Recipients pay back their loans in full at a rate that fits their specific situation, in 40 to 60 payments, and if clients encounter trouble meeting their payments, IFLA is happy to work with them to extend the repayment period or change the payment amounts.
Perhaps that’s why IFLA has a near perfect record—99.65 percent—of being paid back.
While IFLA does not ask recipients what they need the loan for—it’s generally assumed that if they’re coming to the agency they really need it—all applicants must present two guarantors and make an income of between NIS 3,000 and 15,000/month ($778 to $3,890) to be eligible.
NIS 15,000 ($3,882) for a family of four fits within the working poor in Israel, says Deena Friedman, IFLA’s development associate.
“We’re really helping the working poor,” says Friedman. “People are working and they’re still not making it and that’s where we step in and say okay, we want to keep you working but you might need a little hand for the time being.”
A big challenge facing the organization, which is supported solely from private grants and donations, is letting Israelis know about its services—which staff say are particularly needed given Israel’s recent “social justice” movement addressing everything from the price of cottage cheese to housing, and the ostensibly growing gap between the haves and the have-nots.
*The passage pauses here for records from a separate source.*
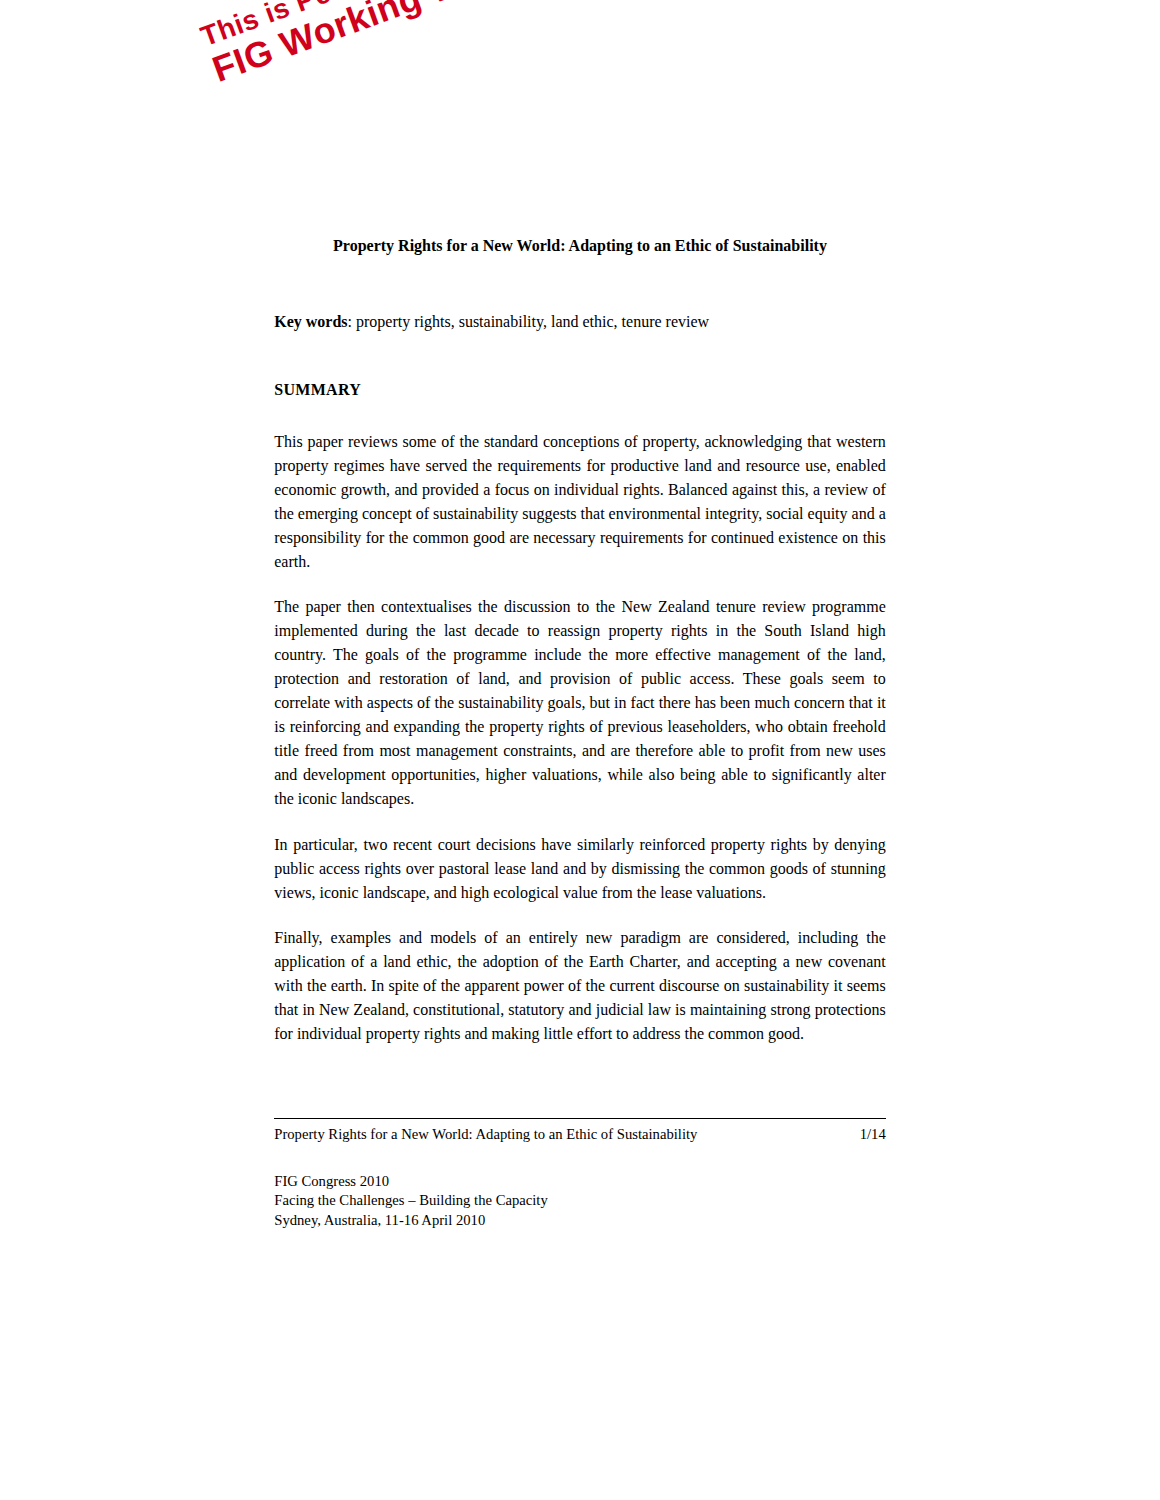This is Peer Reviewed Paper
FIG Working Week 2010
Property Rights for a New World: Adapting to an Ethic of Sustainability
Key words: property rights, sustainability, land ethic, tenure review
SUMMARY
This paper reviews some of the standard conceptions of property, acknowledging that western property regimes have served the requirements for productive land and resource use, enabled economic growth, and provided a focus on individual rights. Balanced against this, a review of the emerging concept of sustainability suggests that environmental integrity, social equity and a responsibility for the common good are necessary requirements for continued existence on this earth.
The paper then contextualises the discussion to the New Zealand tenure review programme implemented during the last decade to reassign property rights in the South Island high country. The goals of the programme include the more effective management of the land, protection and restoration of land, and provision of public access. These goals seem to correlate with aspects of the sustainability goals, but in fact there has been much concern that it is reinforcing and expanding the property rights of previous leaseholders, who obtain freehold title freed from most management constraints, and are therefore able to profit from new uses and development opportunities, higher valuations, while also being able to significantly alter the iconic landscapes.
In particular, two recent court decisions have similarly reinforced property rights by denying public access rights over pastoral lease land and by dismissing the common goods of stunning views, iconic landscape, and high ecological value from the lease valuations.
Finally, examples and models of an entirely new paradigm are considered, including the application of a land ethic, the adoption of the Earth Charter, and accepting a new covenant with the earth. In spite of the apparent power of the current discourse on sustainability it seems that in New Zealand, constitutional, statutory and judicial law is maintaining strong protections for individual property rights and making little effort to address the common good.
Property Rights for a New World: Adapting to an Ethic of Sustainability 1/14
FIG Congress 2010
Facing the Challenges – Building the Capacity
Sydney, Australia, 11-16 April 2010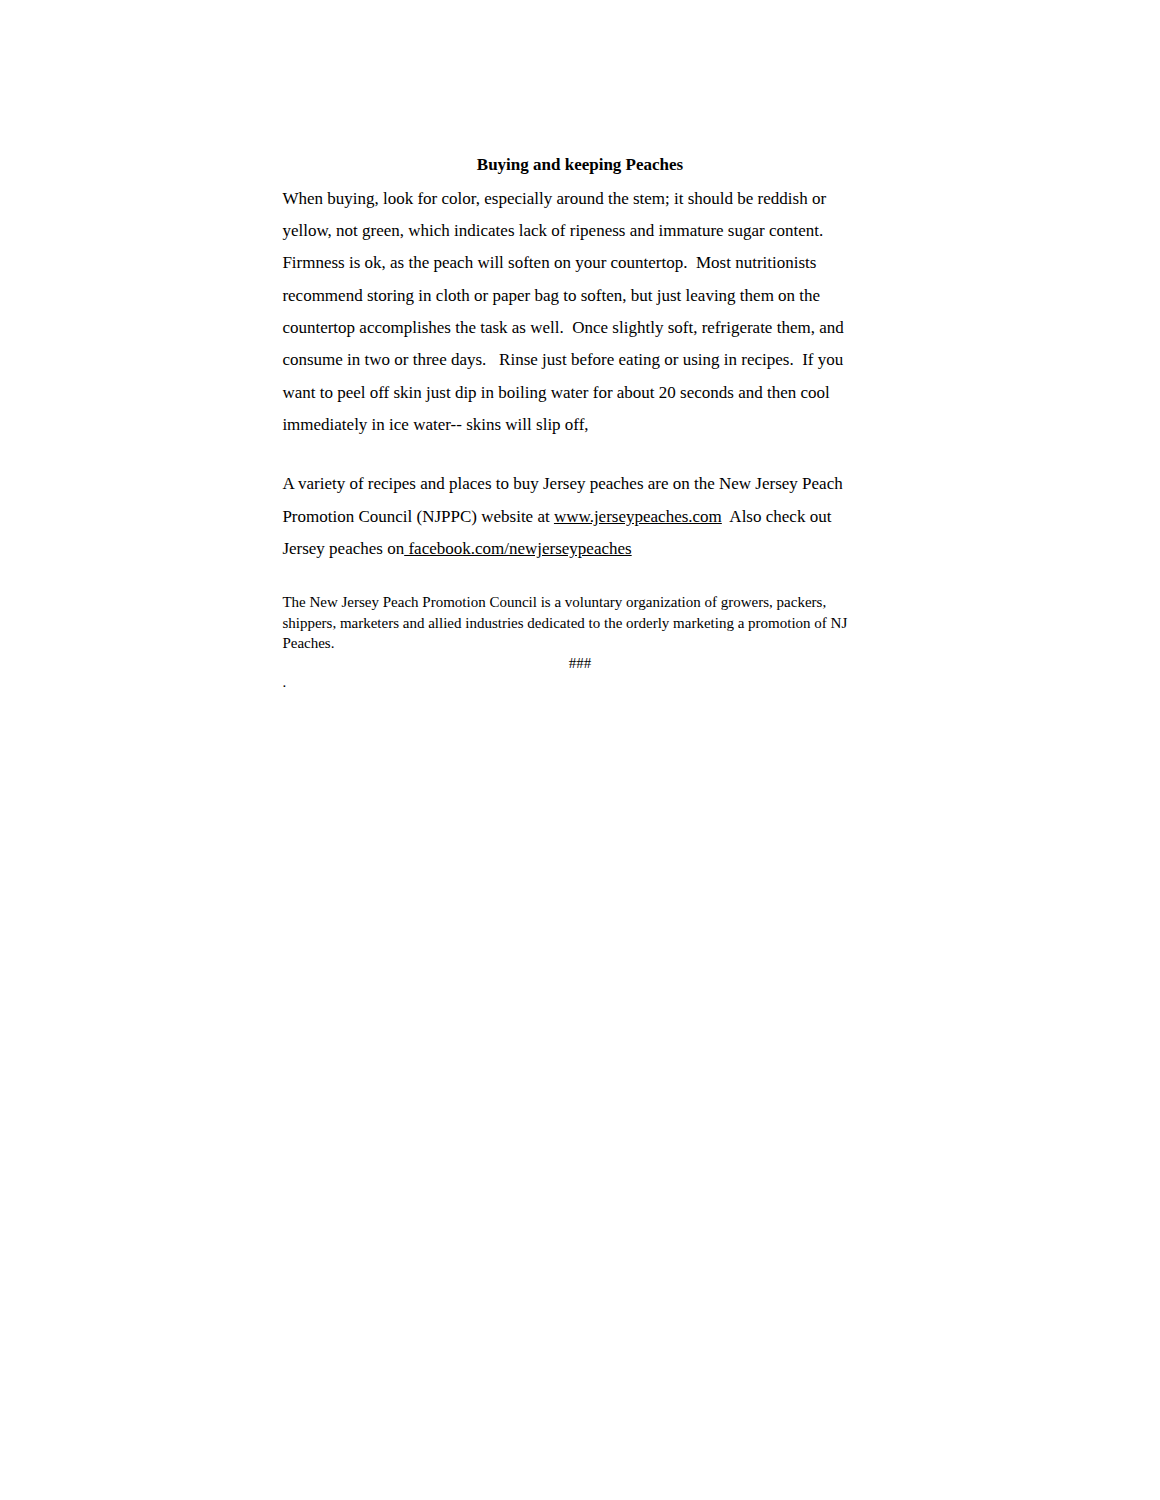Buying and keeping Peaches
When buying, look for color, especially around the stem; it should be reddish or yellow, not green, which indicates lack of ripeness and immature sugar content. Firmness is ok, as the peach will soften on your countertop. Most nutritionists recommend storing in cloth or paper bag to soften, but just leaving them on the countertop accomplishes the task as well. Once slightly soft, refrigerate them, and consume in two or three days. Rinse just before eating or using in recipes. If you want to peel off skin just dip in boiling water for about 20 seconds and then cool immediately in ice water-- skins will slip off,
A variety of recipes and places to buy Jersey peaches are on the New Jersey Peach Promotion Council (NJPPC) website at www.jerseypeaches.com Also check out Jersey peaches on facebook.com/newjerseypeaches
The New Jersey Peach Promotion Council is a voluntary organization of growers, packers, shippers, marketers and allied industries dedicated to the orderly marketing a promotion of NJ Peaches.
###
.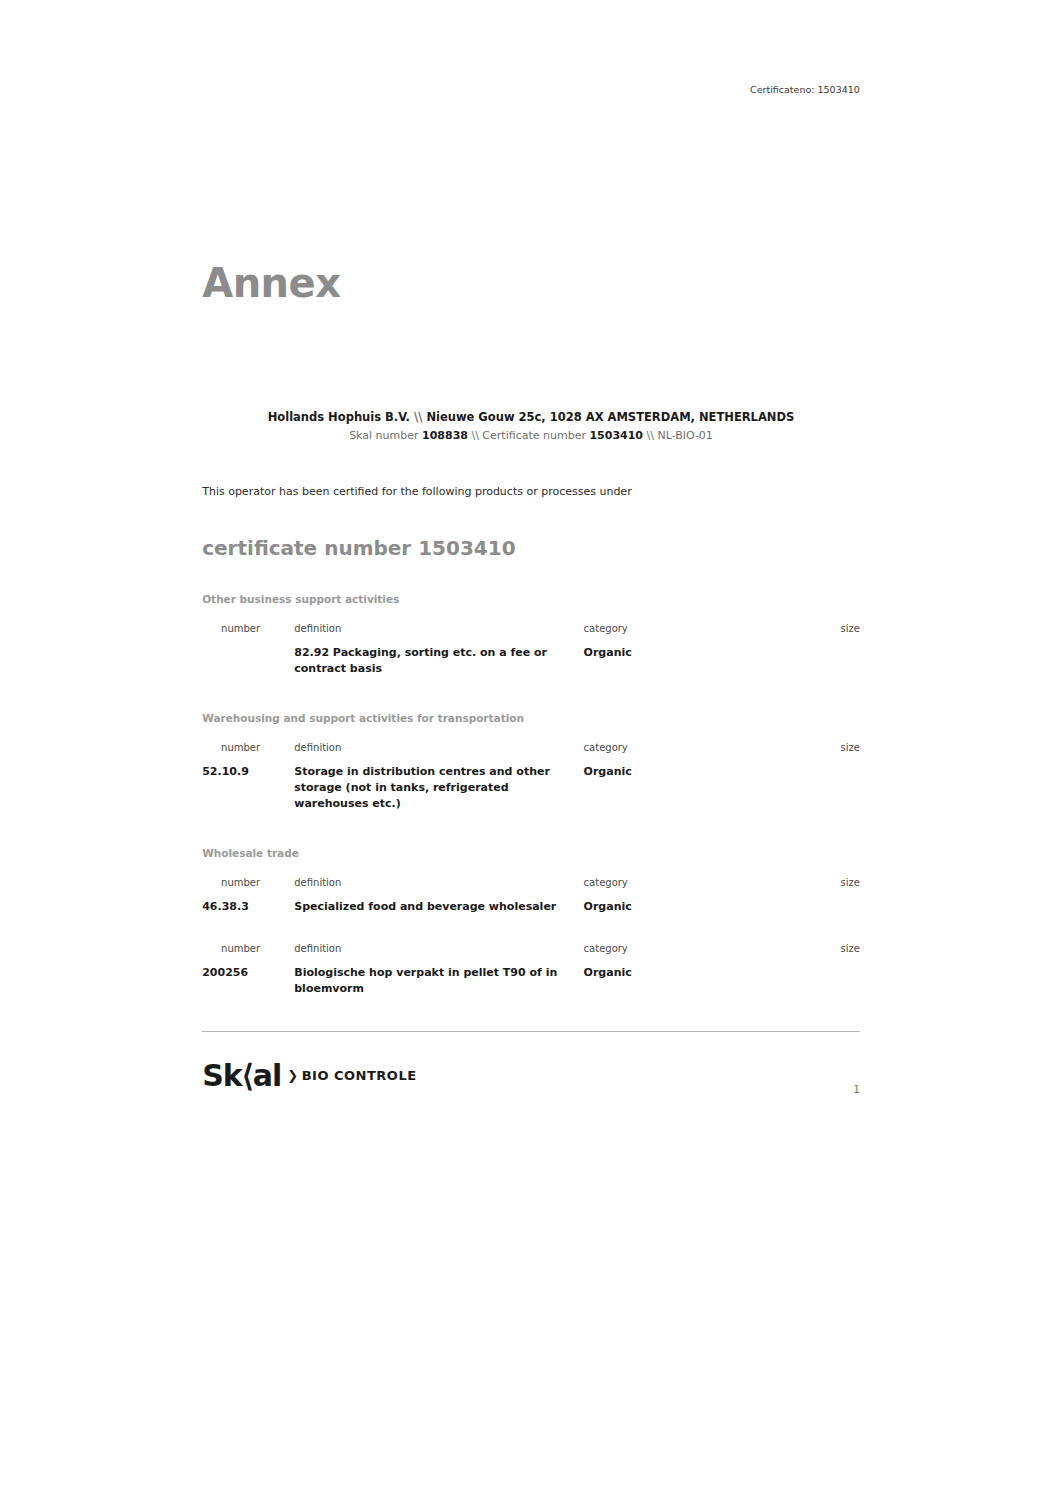Certificateno: 1503410
Annex
Hollands Hophuis B.V. \\ Nieuwe Gouw 25c, 1028 AX AMSTERDAM, NETHERLANDS
Skal number 108838 \\ Certificate number 1503410 \\ NL-BIO-01
This operator has been certified for the following products or processes under
certificate number 1503410
Other business support activities
| number | definition | category | size |
| --- | --- | --- | --- |
| | 82.92 Packaging, sorting etc. on a fee or contract basis | Organic | |
Warehousing and support activities for transportation
| number | definition | category | size |
| --- | --- | --- | --- |
| 52.10.9 | Storage in distribution centres and other storage (not in tanks, refrigerated warehouses etc.) | Organic | |
Wholesale trade
| number | definition | category | size |
| --- | --- | --- | --- |
| 46.38.3 | Specialized food and beverage wholesaler | Organic | |
| number | definition | category | size |
| 200256 | Biologische hop verpakt in pellet T90 of in bloemvorm | Organic | |
Sk⟨al ❯BIO CONTROLE
1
That gap is one of the largest in the world, says Cohen.
“We feel like we were doing this before it became fashionable,” says Friedman of the social justice movement. “We’ve been there in the trenches for 20 years doing this stuff.”
Fundraising this summer is particularly exciting for IFLA, as an anonymous donor is doubling every donation received.
Looking to the future, Friedman says she hopes the organization can become more accessible to Israel’s needy population that live outside of the main cities, perhaps via branch offices or a roving office.
“There’s the need,” says Friedman. “If we can get the funding, we could do things like that.”